### TEXT PROVIDED
<<<<

Next.js in Plain English: Pages Router vs App Router (and What to Choose)

Next.js changed a lot over the last couple years. If you learned it in the “pages” era, the new “app” router might feel like a different framework. Let’s make it simple.

Pages Router (The Classic)

File-based routing in pages/. If you create pages/about.js, you get /about. Data fetching happens with getServerSideProps, getStaticProps.

Pros: stable, tons of examples, less conceptual overhead.

Cons: less flexible for complex layouts, no server components.

App Router (The Modern One)

Routing in app/. Layouts are first-class. Server components are the default. You can fetch data directly in components on the server side.

Pros: great for streaming, nested layouts, server components, better performance when used correctly.

Cons: new mental model, caching rules can be confusing, ecosystem still catching up.

What I’d Choose in 2025

  • New project? Start with App Router unless your team is very new to Next.js
  • Existing project on Pages Router? Don’t migrate just for fun. Migrate only if you need App Router features
  • Need a quick marketing site? Pages Router is perfectly fine

One Practical Tip

Learn caching early. Many “Next.js is slow” complaints are actually “we accidentally disabled caching” issues.

Don’t get stuck in framework debates. Pick one router, ship the product, and evolve as you learn. Next.js rewards pragmatic teams.

>>>>

### EXTRACTED DATA
<<<<

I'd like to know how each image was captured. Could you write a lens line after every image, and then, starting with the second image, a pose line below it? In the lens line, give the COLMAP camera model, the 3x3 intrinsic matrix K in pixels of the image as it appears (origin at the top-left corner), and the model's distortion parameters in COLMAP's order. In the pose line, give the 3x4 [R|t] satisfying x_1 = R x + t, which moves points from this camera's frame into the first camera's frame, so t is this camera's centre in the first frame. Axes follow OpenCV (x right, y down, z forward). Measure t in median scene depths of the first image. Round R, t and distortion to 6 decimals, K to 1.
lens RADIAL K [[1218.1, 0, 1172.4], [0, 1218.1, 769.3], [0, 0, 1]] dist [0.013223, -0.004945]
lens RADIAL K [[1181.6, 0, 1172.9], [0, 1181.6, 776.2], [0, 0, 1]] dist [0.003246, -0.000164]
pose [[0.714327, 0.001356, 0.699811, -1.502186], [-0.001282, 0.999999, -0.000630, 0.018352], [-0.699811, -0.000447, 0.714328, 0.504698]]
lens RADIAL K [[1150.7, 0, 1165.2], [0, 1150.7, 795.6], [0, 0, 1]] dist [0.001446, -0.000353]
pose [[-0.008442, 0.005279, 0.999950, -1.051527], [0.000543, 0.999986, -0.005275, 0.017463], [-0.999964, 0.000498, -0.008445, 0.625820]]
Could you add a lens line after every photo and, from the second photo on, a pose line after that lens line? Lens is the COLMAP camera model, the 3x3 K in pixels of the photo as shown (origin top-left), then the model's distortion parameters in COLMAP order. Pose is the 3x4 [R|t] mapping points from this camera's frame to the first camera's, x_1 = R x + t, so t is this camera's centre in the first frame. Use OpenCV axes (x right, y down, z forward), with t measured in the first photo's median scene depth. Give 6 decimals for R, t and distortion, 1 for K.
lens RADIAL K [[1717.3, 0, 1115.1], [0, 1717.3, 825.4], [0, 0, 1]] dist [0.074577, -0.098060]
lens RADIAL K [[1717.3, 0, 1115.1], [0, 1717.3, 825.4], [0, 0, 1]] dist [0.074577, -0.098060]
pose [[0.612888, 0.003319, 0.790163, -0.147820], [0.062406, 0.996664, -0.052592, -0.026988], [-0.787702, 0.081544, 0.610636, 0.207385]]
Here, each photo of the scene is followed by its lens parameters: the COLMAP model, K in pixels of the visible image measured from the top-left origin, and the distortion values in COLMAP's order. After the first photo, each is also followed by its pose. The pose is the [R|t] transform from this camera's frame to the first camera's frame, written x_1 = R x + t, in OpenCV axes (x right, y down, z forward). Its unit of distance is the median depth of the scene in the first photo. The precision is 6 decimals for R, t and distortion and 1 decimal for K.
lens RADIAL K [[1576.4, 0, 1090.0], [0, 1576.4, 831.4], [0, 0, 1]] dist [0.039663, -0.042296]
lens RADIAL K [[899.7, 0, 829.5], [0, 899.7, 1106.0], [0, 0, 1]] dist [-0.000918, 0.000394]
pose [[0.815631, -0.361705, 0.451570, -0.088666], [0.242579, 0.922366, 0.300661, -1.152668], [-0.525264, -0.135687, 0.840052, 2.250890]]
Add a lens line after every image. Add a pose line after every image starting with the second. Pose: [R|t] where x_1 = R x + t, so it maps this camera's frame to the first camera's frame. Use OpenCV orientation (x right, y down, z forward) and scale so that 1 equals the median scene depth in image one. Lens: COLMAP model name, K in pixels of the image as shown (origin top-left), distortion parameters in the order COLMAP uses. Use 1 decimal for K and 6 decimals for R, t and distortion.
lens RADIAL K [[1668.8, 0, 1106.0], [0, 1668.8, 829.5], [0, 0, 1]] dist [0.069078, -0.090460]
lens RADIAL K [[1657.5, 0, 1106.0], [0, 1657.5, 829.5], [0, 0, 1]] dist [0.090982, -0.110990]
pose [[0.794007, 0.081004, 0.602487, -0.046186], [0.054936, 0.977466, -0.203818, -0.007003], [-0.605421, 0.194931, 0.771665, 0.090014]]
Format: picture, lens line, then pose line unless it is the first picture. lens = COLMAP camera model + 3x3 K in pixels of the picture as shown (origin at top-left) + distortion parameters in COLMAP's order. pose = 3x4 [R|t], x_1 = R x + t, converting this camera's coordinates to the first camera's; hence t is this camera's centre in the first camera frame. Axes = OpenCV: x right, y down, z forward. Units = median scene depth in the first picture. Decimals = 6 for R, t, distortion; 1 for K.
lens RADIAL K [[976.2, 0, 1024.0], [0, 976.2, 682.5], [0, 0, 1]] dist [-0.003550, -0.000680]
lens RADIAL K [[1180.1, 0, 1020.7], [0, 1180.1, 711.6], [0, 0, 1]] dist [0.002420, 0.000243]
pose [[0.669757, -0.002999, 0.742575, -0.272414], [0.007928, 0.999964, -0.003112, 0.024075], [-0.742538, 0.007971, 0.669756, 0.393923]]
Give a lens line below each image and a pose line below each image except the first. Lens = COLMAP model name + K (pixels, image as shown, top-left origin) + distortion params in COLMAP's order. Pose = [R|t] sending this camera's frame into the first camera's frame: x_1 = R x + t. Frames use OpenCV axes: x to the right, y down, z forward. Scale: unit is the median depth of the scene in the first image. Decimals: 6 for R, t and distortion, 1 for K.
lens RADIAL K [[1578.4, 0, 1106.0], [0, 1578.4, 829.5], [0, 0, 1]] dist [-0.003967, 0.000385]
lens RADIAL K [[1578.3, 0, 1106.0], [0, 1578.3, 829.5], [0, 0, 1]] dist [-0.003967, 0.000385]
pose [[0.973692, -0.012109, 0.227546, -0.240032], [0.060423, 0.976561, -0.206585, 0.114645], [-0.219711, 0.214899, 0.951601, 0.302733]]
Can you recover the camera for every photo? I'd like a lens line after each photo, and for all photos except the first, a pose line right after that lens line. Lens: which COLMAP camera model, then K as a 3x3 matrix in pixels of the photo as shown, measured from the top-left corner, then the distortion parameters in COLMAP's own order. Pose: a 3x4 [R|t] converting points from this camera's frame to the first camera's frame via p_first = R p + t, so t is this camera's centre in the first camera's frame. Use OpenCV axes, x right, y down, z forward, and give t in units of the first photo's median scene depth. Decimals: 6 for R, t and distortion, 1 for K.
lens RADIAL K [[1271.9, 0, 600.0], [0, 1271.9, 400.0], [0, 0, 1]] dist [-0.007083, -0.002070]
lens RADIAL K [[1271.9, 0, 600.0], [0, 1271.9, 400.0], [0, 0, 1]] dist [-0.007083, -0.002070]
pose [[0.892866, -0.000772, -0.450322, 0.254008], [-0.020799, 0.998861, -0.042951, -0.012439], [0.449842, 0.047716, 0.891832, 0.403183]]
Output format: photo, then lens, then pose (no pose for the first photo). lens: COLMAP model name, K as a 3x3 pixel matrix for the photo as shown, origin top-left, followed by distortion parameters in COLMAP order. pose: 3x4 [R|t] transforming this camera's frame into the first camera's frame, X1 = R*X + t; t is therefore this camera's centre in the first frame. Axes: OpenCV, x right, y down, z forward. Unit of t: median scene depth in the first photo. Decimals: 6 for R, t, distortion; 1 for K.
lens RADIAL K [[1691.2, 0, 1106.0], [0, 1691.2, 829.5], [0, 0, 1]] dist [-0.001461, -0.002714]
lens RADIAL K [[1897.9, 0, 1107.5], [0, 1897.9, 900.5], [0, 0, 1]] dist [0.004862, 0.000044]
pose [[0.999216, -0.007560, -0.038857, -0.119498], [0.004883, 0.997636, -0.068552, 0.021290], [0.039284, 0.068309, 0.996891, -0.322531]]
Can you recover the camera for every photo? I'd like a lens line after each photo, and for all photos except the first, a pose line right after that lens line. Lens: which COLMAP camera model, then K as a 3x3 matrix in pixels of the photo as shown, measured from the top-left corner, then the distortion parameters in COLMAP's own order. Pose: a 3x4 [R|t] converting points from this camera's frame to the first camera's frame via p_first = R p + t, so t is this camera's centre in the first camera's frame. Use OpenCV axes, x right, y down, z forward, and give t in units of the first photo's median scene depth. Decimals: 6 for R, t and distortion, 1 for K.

>>>>

### ASSIGNED TASK
Can you reproduce the Next.js router guide word for word, starting at "Next.js in Plain" and ending at "less conceptual overhead."?

### ANSWER SPACE
Next.js in Plain English: Pages Router vs App Router (and What to Choose)

Next.js changed a lot over the last couple years. If you learned it in the “pages” era, the new “app” router might feel like a different framework. Let’s make it simple.

Pages Router (The Classic)

File-based routing in pages/. If you create pages/about.js, you get /about. Data fetching happens with getServerSideProps, getStaticProps.

Pros: stable, tons of examples, less conceptual overhead.